Quindi, sicuramente, era un quadro politico ed economico che dava credibilità all’Italia e ne rafforzava, in un certo senso, lo standing a livello europeo.

  • Il presidente del Consiglio Bettino Craxi decide di mettere ai voti la scelta di fare una conferenza intergovernativa sulla riforma dei trattati e la Gran Bretagna finisce in minoranza. Perché questa mossa è ricordata come uno spartiacque?

La mossa di Bettino Craxi, ispirata sicuramente da Giulio Andreotti, fu comunque una decisione, in un certo senso, poco rituale.

Sebbene gli Accordi di Roma, all’articolo 236, prevedessero il voto a maggioranza, fino a quel momento i Consigli europei avevano deciso implicitamente di evitare di applicare questa possibilità, preferendo mostrare quasi sempre l’unanimità attraverso un processo progressivo di raggiungimento del consenso.

Il voto, quindi, era quasi superfluo, perché le decisioni venivano già prese consensualmente.

In quel contesto, la novità fu la forzatura che l’Italia — che Bettino Craxi impresse — a questa regola non scritta del consenso, per raggiungere rapidamente una decisione: quella di convocare la conferenza intergovernativa che avrebbe poi portato all’Atto Unico Europeo e, successivamente, agli Accordi di Maastricht. Ma anche a una maggiore consapevolezza del ruolo geopolitico dell’Europa.

Quindi, in un certo senso, non fu una decisione ingiustificata dal punto di vista delle regole, ma fu senz’altro una scelta coraggiosa e irrituale.

  • Nel contesto geopolitico di oggi, è immaginabile riproporre quel tipo di iniziative o l’Italia e l’Europa sono troppo diverse?

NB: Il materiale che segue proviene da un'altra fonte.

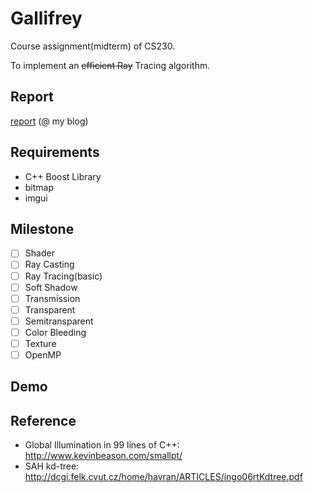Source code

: # Gallifrey
Course assignment(midterm) of CS230.

To implement an <del>efficient Ray</del> Tracing algorithm.

## Report

[report](http://blog.expye.com/post/study/2017-03-25-ray-Tracer) (@ my blog)


## Requirements

- C++ Boost Library
- bitmap
- imgui

## Milestone
- [ ] Shader
- [ ] Ray Casting
- [ ] Ray Tracing(basic)
- [ ] Soft Shadow 
- [ ] Transmission
- [ ] Transparent
- [ ] Semitransparent
- [ ] Color Bleeding
- [ ] Texture
- [ ] OpenMP

## Demo

## Reference
- Global Illumination in 99 lines of C++: http://www.kevinbeason.com/smallpt/
- SAH kd-tree: http://dcgi.felk.cvut.cz/home/havran/ARTICLES/ingo06rtKdtree.pdf

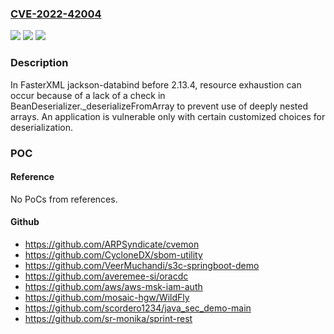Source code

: ### [CVE-2022-42004](https://cve.mitre.org/cgi-bin/cvename.cgi?name=CVE-2022-42004)
![](https://img.shields.io/static/v1?label=Product&message=n%2Fa&color=blue)
![](https://img.shields.io/static/v1?label=Version&message=n%2Fa&color=blue)
![](https://img.shields.io/static/v1?label=Vulnerability&message=n%2Fa&color=brighgreen)

### Description

In FasterXML jackson-databind before 2.13.4, resource exhaustion can occur because of a lack of a check in BeanDeserializer._deserializeFromArray to prevent use of deeply nested arrays. An application is vulnerable only with certain customized choices for deserialization.

### POC

#### Reference
No PoCs from references.

#### Github
- https://github.com/ARPSyndicate/cvemon
- https://github.com/CycloneDX/sbom-utility
- https://github.com/VeerMuchandi/s3c-springboot-demo
- https://github.com/averemee-si/oracdc
- https://github.com/aws/aws-msk-iam-auth
- https://github.com/mosaic-hgw/WildFly
- https://github.com/scordero1234/java_sec_demo-main
- https://github.com/sr-monika/sprint-rest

Il contesto geopolitico attuale conferma, in un certo senso, la necessità di conferire all’Unione europea un ruolo politicamente e geopoliticamente più rilevante.

Probabilmente, il percorso che quarant’anni fa iniziò a Milano, e che in qualche modo condusse alla trasformazione dell’Europa verso un soggetto con una più marcata identità politica (e non soltanto economica), non si è ancora concluso.

Ricordiamo che, tra gli anni Novanta e i primi anni 2000, l’Europa ha continuato a rafforzare la propria identità economica: come spazio comune, come grande motore dell’economia globale, come attore economico di primo piano. Ma ha lasciato un po’ sullo sfondo il proprio ruolo politico a livello internazionale.

La situazione contingente mostra che questa evoluzione dell’identità politica dell’Europa non può considerarsi compiuta. Anzi, il processo richiede un’ulteriore accelerazione.

Slancio o boicottaggio

Nello scontro di civiltà interno all’Occidente che l’amministrazione Trump teorizza, i Governi europei devono scegliere se sottomettersi, o se rivendicare una visione alternativa che poi soltanto come Unione possono provare a far prevalere.

Ci vorrebbe però un’iniziativa italiana, come nel 1985, per ridare slancio al progetto europeo. E invece spesso ormai sembra di assistere a una forma, talvolta silenziosa, talvolta esplicita, di boicottaggio italiano dei tentativi di reazione coordinata a livello europeo.

Il potere trumpiano, con o senza Elon Musk, sostiene invece le destre più estreme e illiberali che sono pronte a prendere il potere per seguire la Casa Bianca in questa crociata culturale.

Fratelli d’Italia appartiene ai grandi partiti di centrodestra europeisti, come ha sostenuto nella prima fase della legislatura, o alle nuove destre illiberali che fanno da «alleati di civiltà» europei al progetto trumpiano?